Regarding Bagged Salad

There are now approximately 482 varieties of bagged salad available in your average grocery store, and what a fine development that is. For once we have a packaged food that is as good for us as it is convenient, sing Glory Hallelujah!

Do yourself a favor and venture beyond the standard Iceberg Mix or American Blend. Iceberg is the least nutritious of the lettuces and the blandest, as well. If you buy bagged salad, try a new blend at least once every couple of weeks, to find out what you might have been missing.

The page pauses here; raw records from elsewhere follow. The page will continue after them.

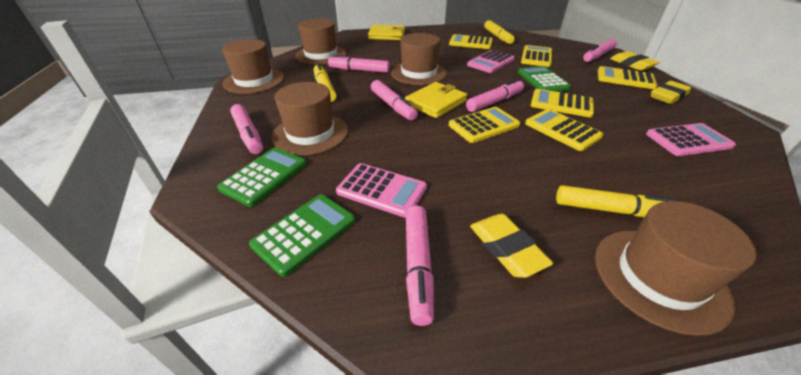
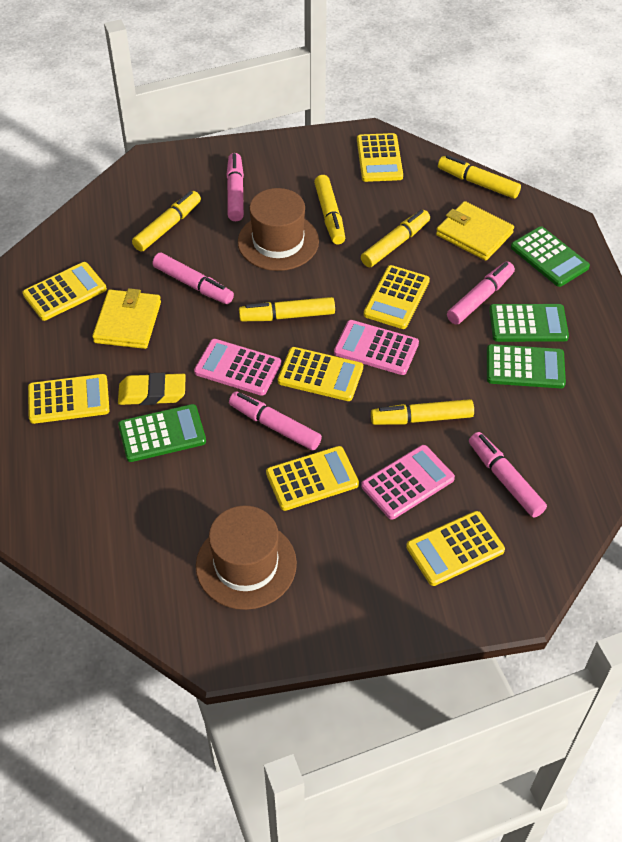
brown hat: [222,39,284,94] [272,82,348,155] [295,19,347,65] [391,33,447,85] [595,201,757,336] = 5 -> [196,506,297,610] [238,188,319,271] = 2
green calculator: [217,148,307,207] [249,194,355,277] [518,66,571,92] = 3 -> [118,404,206,462] [487,344,566,388] [489,304,569,342] [511,226,590,287] = 4
pink marker: [230,104,263,154] [328,55,390,73] [371,80,418,121] [406,205,434,326] [466,79,524,112] [583,39,617,62] = 6 -> [153,253,234,304] [226,153,244,221] [229,391,322,451] [447,262,515,324] [469,432,547,518] = 5
yellow calculator: [449,34,493,49] [449,107,520,143] [521,45,552,67] [525,109,604,151] [531,89,594,117] [598,66,657,89] = 6 -> [22,262,107,321] [28,374,110,424] [266,446,359,511] [278,347,363,401] [357,133,403,182] [364,265,430,329] [406,511,505,586] = 7
yellow eraser: [470,214,553,278] [610,51,660,71] [651,81,691,104] = 3 -> [118,373,186,405] = 1
yellow marker: [314,63,337,102] [484,20,515,44] [556,185,677,217] = 3 -> [132,191,201,252] [239,297,335,321] [314,175,345,244] [361,210,430,267] [371,399,474,425] [438,155,521,199] = 6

You'll probably be buying bottled salad dressing, too. Remember that the fat-free dressings virtually always have a lot of added sugar! So, too, does any dressing that tastes sweet—Russian, Catalina, that red stuff that calls itself “French,” Poppyseed, Honey Mustard, Raspberry Vinaigrette. All are likely culprits, so read the labels carefully.

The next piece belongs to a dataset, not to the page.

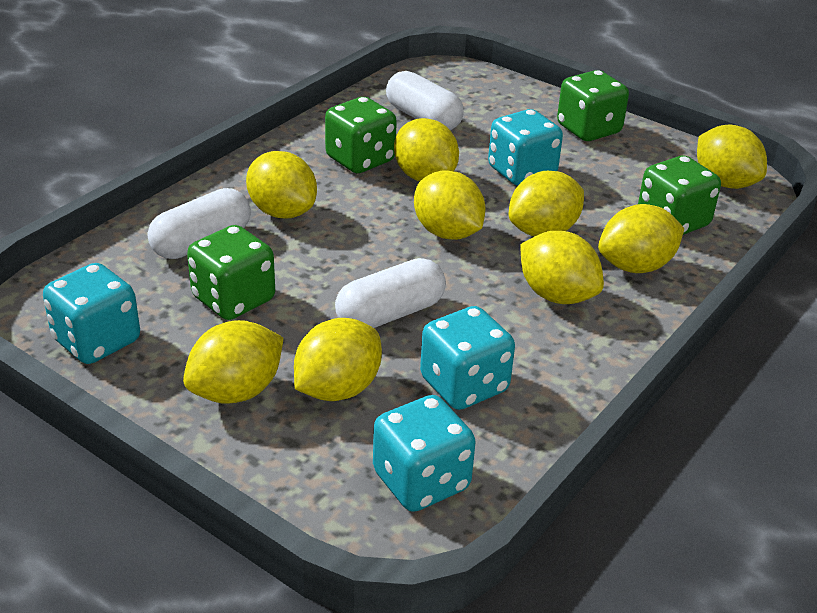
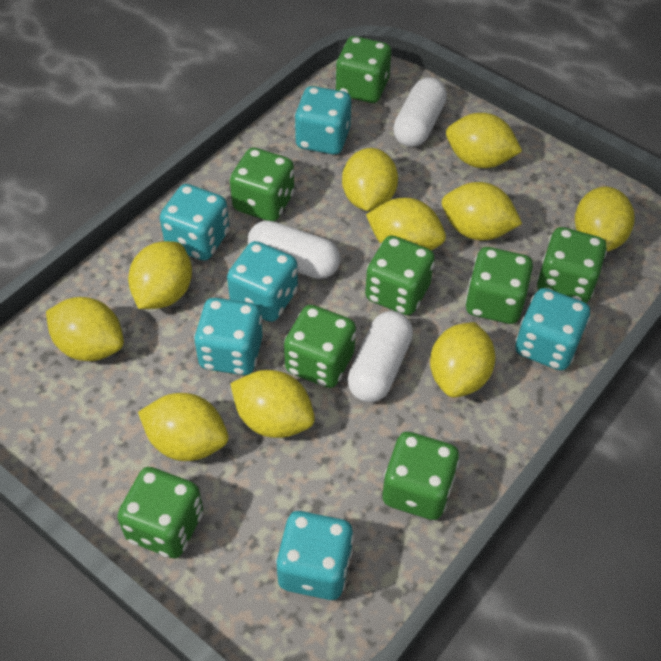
green dice: [187,225,275,320] [325,97,397,173] [557,70,629,141] [638,156,721,235] = 4 -> [117,467,203,558] [230,148,294,221] [284,305,356,388] [335,36,391,103] [365,235,435,315] [383,432,459,520] [465,247,533,324] [537,227,607,303] = 8
turquoise dice: [43,263,140,364] [373,395,476,512] [420,306,515,410] [488,109,563,186] = 4 -> [160,184,229,261] [194,298,263,375] [227,241,298,322] [275,511,354,600] [294,86,351,155] [515,288,590,371] = 6
yellow lemon: [183,320,284,404] [246,151,317,218] [294,318,382,401] [394,118,459,181] [414,170,486,240] [509,171,584,237] [520,231,604,304] [598,204,684,273] [697,125,767,189] = 9 -> [46,297,124,361] [128,241,192,309] [138,393,228,461] [230,370,315,438] [342,148,398,211] [366,198,446,250] [430,322,495,397] [442,182,522,240] [446,113,522,168] [575,187,635,252] = 10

Overall, you can trust most of the following dressings in their full-fat versions: Blue Cheese (occasionally called Roquefort), Caesar, Creamy Garlic, Red Wine Vinaigrette, Italian, Ranch, Parmesan Peppercorn. However, read the labels to find the brands with the lowest sugar content.

Here's an unsolicited plug: I love Paul Newman's salad dressings. At this writing, I have his Original Olive Oil and Vinegar, Caesar, and Balsamic Vinaigrette in the house, and I think they're all terrific. If you buy the full-fat versions of Paul's dressings they tend to be lower carb than similar dressings in other brands, and they contain no junk chemicals. It's good stuff; look for them.

Now, bagged greens with bottled dressings are all well and good, but sometimes you want something more in your salads. I trust you're clear on the idea of adding some diced green pepper, sliced cucumber, some sliced scallions or sweet onion, a radish or two, or a few cherry tomatoes, but what if you want some crunch to replace the croutons? Try the following:

Sunflower seeds.

Diced or broken pork rinds.

Sliced, toasted, flavored almonds.
Sunkist recently started distributing these under the name “Almond Accents.” They're very crisp and tasty, and they come in a neat variety of flavors, including Roasted Garlic Caesar, Italian Parmesan, Bacon Cheddar, Garlic Teriyaki, Ranch, and Nacho Cheese. Look for them in the produce aisle of big grocery stores. These make a nice snack, too.

Crumbled bacon.
I can't abide fake bacon bits, nor do I like the real bacon bits in a jar—they're soggy and flat-tasting, if you ask me. But it's not much work to throw a few slices of bacon into a glass pie plate, microwave them on High for a few minutes, and then crumble them up. (In most microwaves, about 1 minute per slice is about right, but you'll have to play with your microwave to know for sure.)